**WORK TO COMPLETE:**
In the copy, keep every line below as it is and leave out the pictures.

====== MATERIAL FOR THIS TASK

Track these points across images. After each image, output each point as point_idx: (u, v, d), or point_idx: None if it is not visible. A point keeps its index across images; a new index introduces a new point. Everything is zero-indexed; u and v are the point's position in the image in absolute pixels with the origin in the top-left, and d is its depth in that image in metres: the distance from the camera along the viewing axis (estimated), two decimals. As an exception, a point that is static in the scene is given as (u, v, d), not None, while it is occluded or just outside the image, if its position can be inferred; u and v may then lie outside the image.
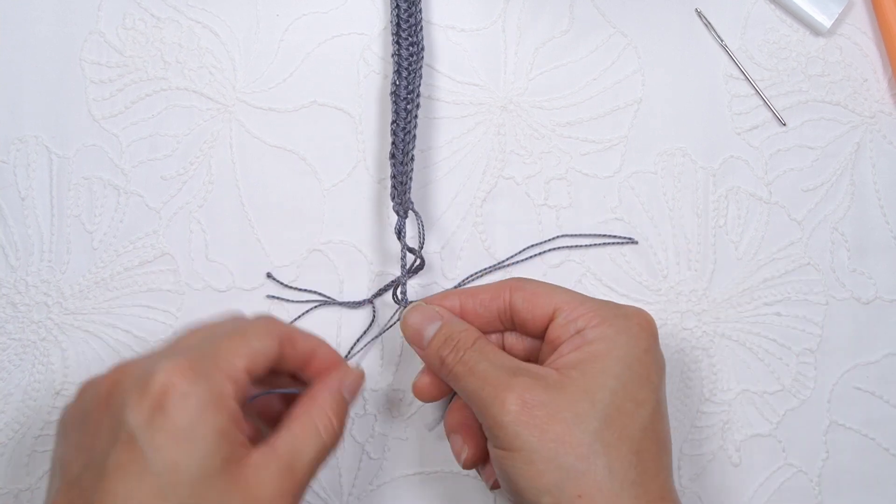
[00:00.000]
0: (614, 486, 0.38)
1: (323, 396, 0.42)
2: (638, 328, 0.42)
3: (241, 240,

============

**RESULT:**
Track these points across images. After each image, output each point as point_idx: (u, v, d), or point_idx: None if it is not visible. A point keeps its index across images; a new index introduces a new point. Everything is zero-indexed; u and v are the point's position in the image in absolute pixels with the origin in the top-left, and d is its depth in that image in metres: the distance from the camera along the viewing axis (estimated), two decimals. As an exception, a point that is static in the scene is given as (u, v, d), not None, while it is occluded or just outside the image, if its position can be inferred; u and v may then lie outside the image.
[00:00.000]
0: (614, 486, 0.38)
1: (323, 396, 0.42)
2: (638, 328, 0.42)
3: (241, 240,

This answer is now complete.